AS: I want people to realize it’s possible to learn something from people you disagree with. That’s part of our mission generally at Moment, and it turned out–almost by accident–that running this feature is a way of displaying this in a really accessible format.
BK: What will a reader gain from reading this book?
AS: By asking a broad range of questions it manages to give a lot of major points of discussion of a particular issue and a lot of nuggets of wisdom–you can come away with almost a Bartlett’s Familiar Quotations sense of words of wisdom from various places in the tradition. You can get an overall sense, just a first glimpse, of the issue the question addresses and the arguments that have been had about it.
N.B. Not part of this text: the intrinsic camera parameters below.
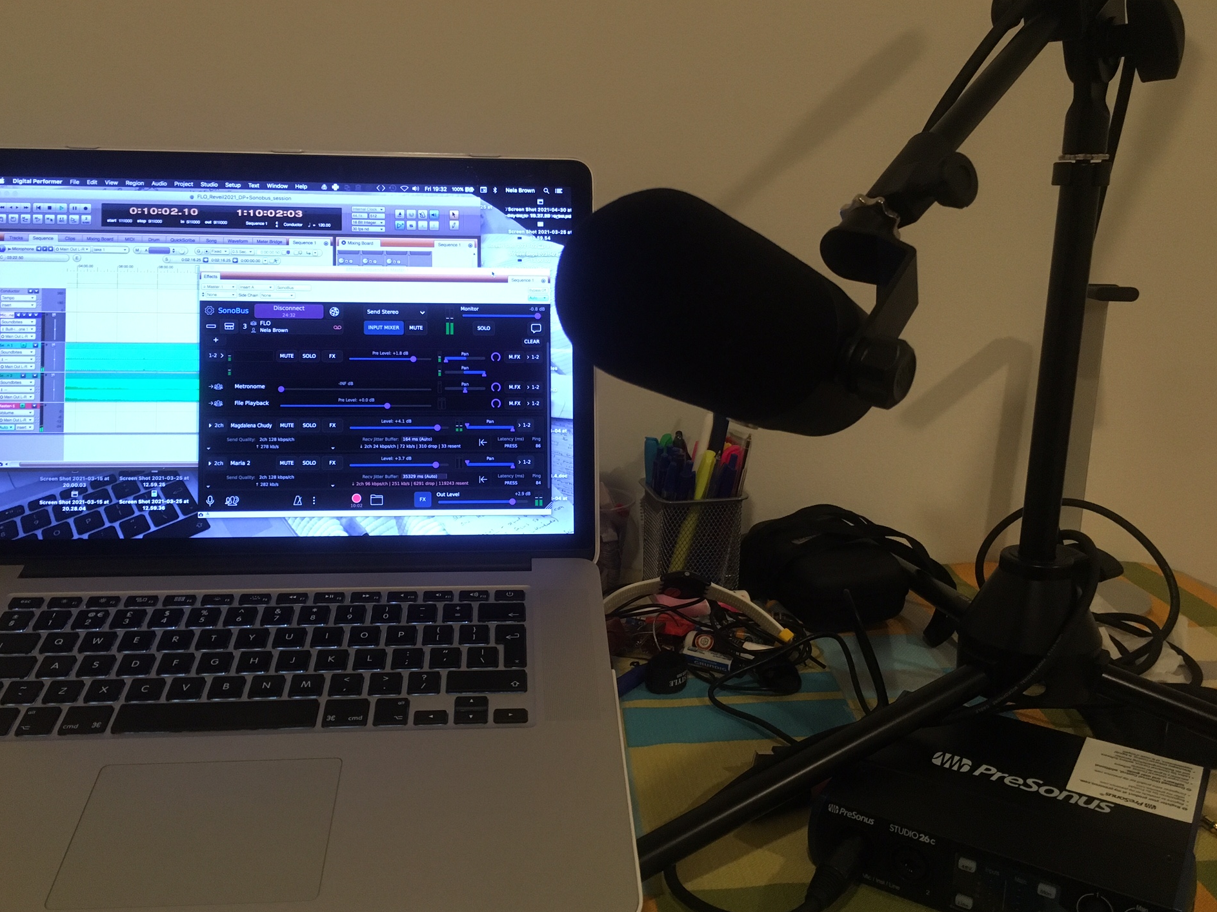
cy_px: 473
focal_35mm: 31
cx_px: 597
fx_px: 1090
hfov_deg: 58.4
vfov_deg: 45.4
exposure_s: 1/33
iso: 200
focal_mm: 4.15
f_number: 2.2
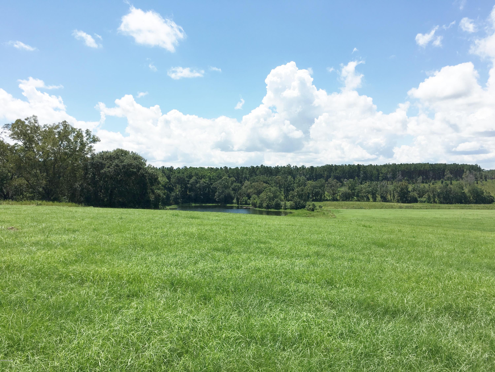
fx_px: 415
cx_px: 248
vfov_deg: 48.2
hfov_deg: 61.7
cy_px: 186
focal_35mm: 29
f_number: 2.2
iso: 25
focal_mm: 4.15
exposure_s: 1/2262
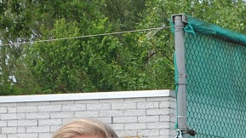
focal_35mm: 253
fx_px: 1647
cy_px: 235
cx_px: 273
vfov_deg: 4.7
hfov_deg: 8.5
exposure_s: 1/500
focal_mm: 31
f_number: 11
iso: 400
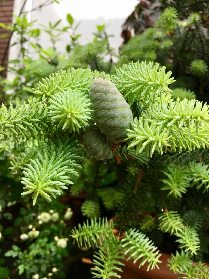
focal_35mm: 29
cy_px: 140
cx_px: 104
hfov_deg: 48.2
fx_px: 233
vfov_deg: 61.7
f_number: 2.2
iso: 32
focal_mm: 4.15
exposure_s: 1/120
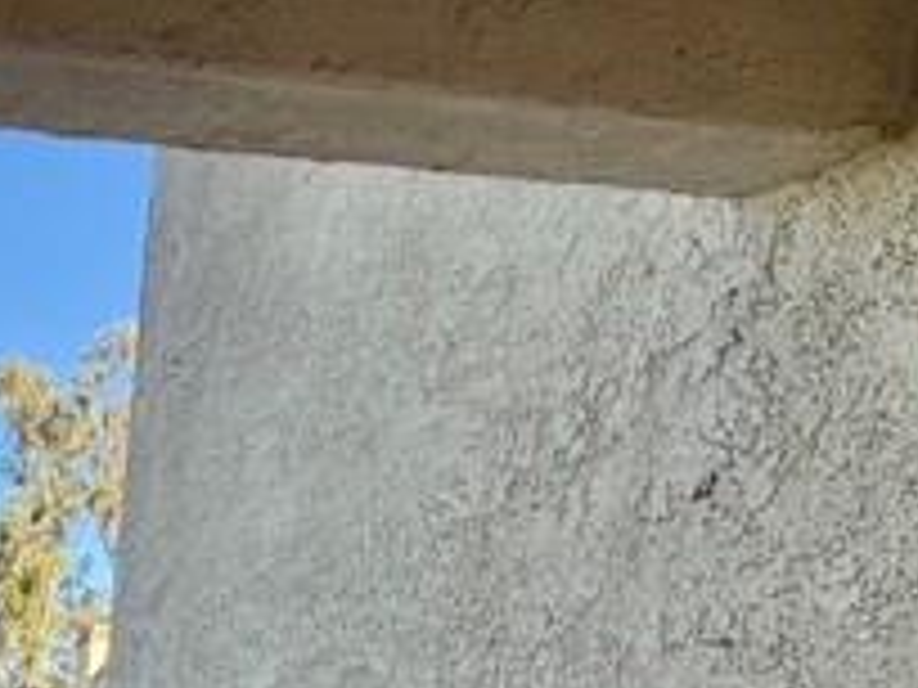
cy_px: 989
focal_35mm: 44
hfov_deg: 29.3
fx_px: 1167
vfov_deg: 25.8
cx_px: -410
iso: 64
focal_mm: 2.22
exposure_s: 1/502
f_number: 2.2
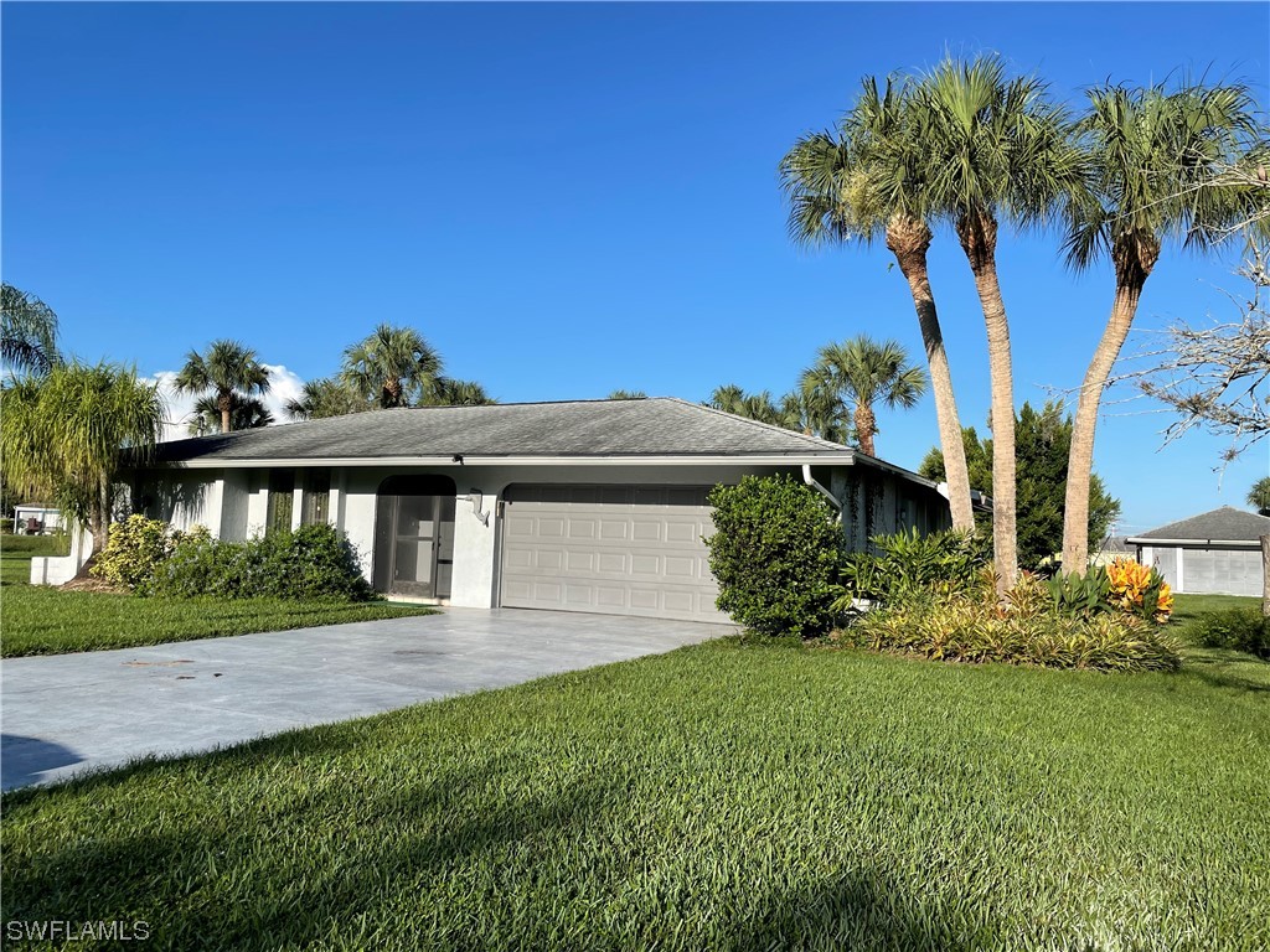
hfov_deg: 67.3
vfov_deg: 53.1
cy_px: 476
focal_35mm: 26
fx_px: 954
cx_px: 635
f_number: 1.6
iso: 32
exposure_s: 1/3401
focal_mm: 4.2
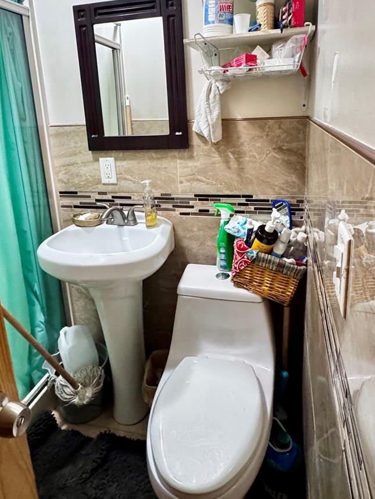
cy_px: 194
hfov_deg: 54.9
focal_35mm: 25
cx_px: 195
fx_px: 361
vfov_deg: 68.5
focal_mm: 2.22
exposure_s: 1/40
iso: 1250
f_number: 2.2
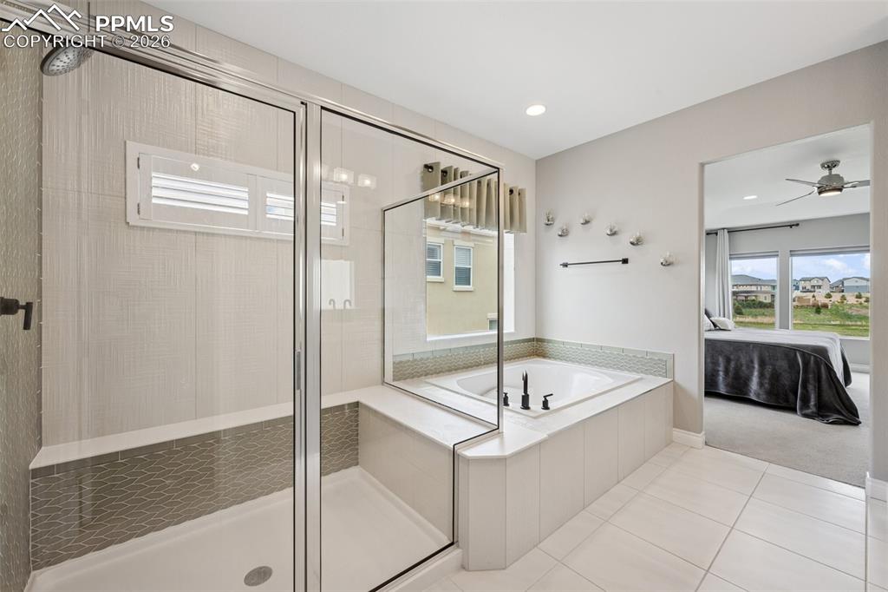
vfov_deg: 81.2
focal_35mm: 14
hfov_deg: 104.3
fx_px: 345
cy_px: 296
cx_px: 444
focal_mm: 14
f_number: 10
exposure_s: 1/25
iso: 250
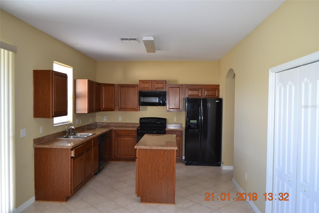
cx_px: 160
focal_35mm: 27
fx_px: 239
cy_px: 106
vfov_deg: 47.9
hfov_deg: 67.4
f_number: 3.5
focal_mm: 18
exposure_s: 1/60
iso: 450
It gives you a sense of how denominations disagree, the different ways they approach tradition, and also the ways they change over time.
Take organ donation – all the rabbis of different denominations point out that as the science of organ donation evolved, Jewish teaching evolved in response to it. Rabbi Yitz Greenberg, in the Modern Orthodox answer, traces a whole sequence of how rulings changed over time and how one prominent decisor, Rabbi Moshe Feinstein, kept returning to the question and writing new responsa as the science kept improving. It’s very enlightening.
The book is a great way in for those who don’t have a way in. Jewish knowledge is so daunting, it’s a huge corpus if you do not know where to start. This is helpful, you can pick up and read around, and maybe come upon nuggets that illuminate parts of the ongoing drama.
It is fun when rabbis choose the same texts and come up with different answers, and fun when different texts lead to the same answers.
BK: How do you choose the questions? Are they news events, things your kids ask you, things you are thinking about personally?
AS: Not news events, because as a print magazine we think 6 weeks ahead. We think in September about what people will be talking about in November. Sometimes we peg questions to holidays. In editorial meetings, we kick around ideas and reject a lot of them. Many are rejected because they will not get good answers, either because they will generate narrow technical answers as to what’s right or wrong, or because everyone will agree.
We want questions that people will think about and that will inspire readers to reflect, and rabbis to reflect. I like to make the rabbis work a little bit. Sometimes a rabbi will call me and say, “What do you want? What are you looking for in this question?” and I talk to the rabbi and say, “Well, here are some issues we think maybe the question raises.”
I love a question that will bring a bit of pushback.
BK: Who is the audience for the book? Is it functioning as an Introduction to Judaism text?
AS: I do think it is an introduction to a certain aspect of Judaism, not by giving answers, but by pushing a person to ask more questions. That’s a great way to be introduced to Judaism. If you know a little, you’ll learn more. If you know a lot, say, if you’re a rabbi, it’s a busman’s holiday. I think there is something for everyone, at whatever level. Also for non-Jews, on issues like “What do Jews think of tattoos?” this a good way to start.
BK: How does this fit into your earlier career as a journalist at The Washington Post, Harper’s, and The New Republic?
AS: I spent 20 years as editorial writer and op-ed columnist. I learned to write short, and with a wide social context.
The voice I used for writing the notes and chapter headings was one I worked hard to get right. Essentially it is a voice I’ve developed, the commentator’s voice. For context, I am a recovering pundit. I wrote editorials for a long time. I’m used to pronouncing.
BK: How did your relationship to rabbis change in the time doing the column?
AS: Over the years of editing the feature, I’ve become friends with more rabbis. I always liked rabbis, they are impressive people for the most part. I’m always impressed by the kinds of things they’ve been engaged in, the help they’ve given people. I discovered from the robot question that lots of rabbis in their teens were sci-fi geeks, more than you’d expect.
BK: Anything I did not ask that I should have?
AS: No, it’s good to end with a question!